He said regulators want to improve the ability of banks to manage risk and encourage banks to improve their business structures.
"It will be a Chinese version of capital criteria, tailored to suit Chinese banks' balance sheets, risk and business models."
The banking regulator also expects the new rules to help banks improve their capital quality. The stricter criteria will call for larger banks to have a capital adequacy ratio of 11.5 percent and non-systemically important ones to have a ratio of 10.5 percent.
Wang said regulators will soon release guidelines to encourage banks to develop capital instruments that will help them replenish their capital. Those are likely to come out before the end of the year.
"Banks will not maintain the pace of expansion they have seen in the past 20 or 30 years, when they piled up profits very easily and rapidly."
The State Council announced in June that the new rules will take effect at the beginning of 2013.
The new requirements will follow the Basel II and Basel III recommendations on banking laws, both of which were issued by the Basel Committee on Banking Supervision, a global group of central bank governors.
The US has decided to delay its adoption of the Basel III rules, while leaders in Europe have intensified their debate over whether the rules should go into effect next year.

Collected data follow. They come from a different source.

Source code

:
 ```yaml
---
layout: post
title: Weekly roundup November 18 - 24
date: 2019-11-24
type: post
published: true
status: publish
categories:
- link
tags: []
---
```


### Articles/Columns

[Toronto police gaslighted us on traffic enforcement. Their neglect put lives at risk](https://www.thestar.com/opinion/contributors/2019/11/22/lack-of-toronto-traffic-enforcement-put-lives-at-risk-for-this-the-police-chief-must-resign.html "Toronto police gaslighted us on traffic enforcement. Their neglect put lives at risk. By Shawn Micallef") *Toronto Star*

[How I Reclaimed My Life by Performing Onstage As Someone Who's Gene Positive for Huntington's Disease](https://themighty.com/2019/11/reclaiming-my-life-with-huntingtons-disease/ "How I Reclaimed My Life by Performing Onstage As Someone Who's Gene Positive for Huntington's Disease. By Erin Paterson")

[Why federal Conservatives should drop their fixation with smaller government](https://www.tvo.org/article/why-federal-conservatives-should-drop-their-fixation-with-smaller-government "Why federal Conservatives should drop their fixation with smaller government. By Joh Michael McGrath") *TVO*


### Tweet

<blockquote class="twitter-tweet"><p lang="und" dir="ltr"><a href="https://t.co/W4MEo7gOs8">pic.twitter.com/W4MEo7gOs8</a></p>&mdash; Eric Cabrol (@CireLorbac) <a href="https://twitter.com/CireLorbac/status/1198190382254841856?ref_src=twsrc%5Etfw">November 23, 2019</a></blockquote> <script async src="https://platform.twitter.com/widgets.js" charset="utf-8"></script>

Beijing, for its part, had once planned to put the new rules into effect at the beginning of this year. The country later decided, though, to postpone the change to July, instead responding to a further weakening in the economy by adopting looser monetary policies and banking regulations.
Chen Dongsheng, chairman and CEO of Taikang Life Insurance Co Ltd, said regulators' attempts to encourage financial innovation will be thwarted so long as interest rates are not set according to market conditions. That, in turn, will lead to distortions in the prices of all sorts of financial instruments.
Banks have seen their profits increase at a slower pace as interest rates become more liberalized and interest margins narrowed earlier this year. Large banks have begun trying to replenish their stores of capital by selling subordinated bonds while preparing to meet next year's stricter standards.
In the first 10 months of the year, 13 banks issued 60 billion yuan ($9.62 billion) worth of subordinated bonds in the inter-bank bond market.
Zhou Xiaochuan, governor of the People's Bank of China or the central bank, said on Tuesday that the government will be "unswerving" in its push to reform interest rates so that they better reflect market conditions.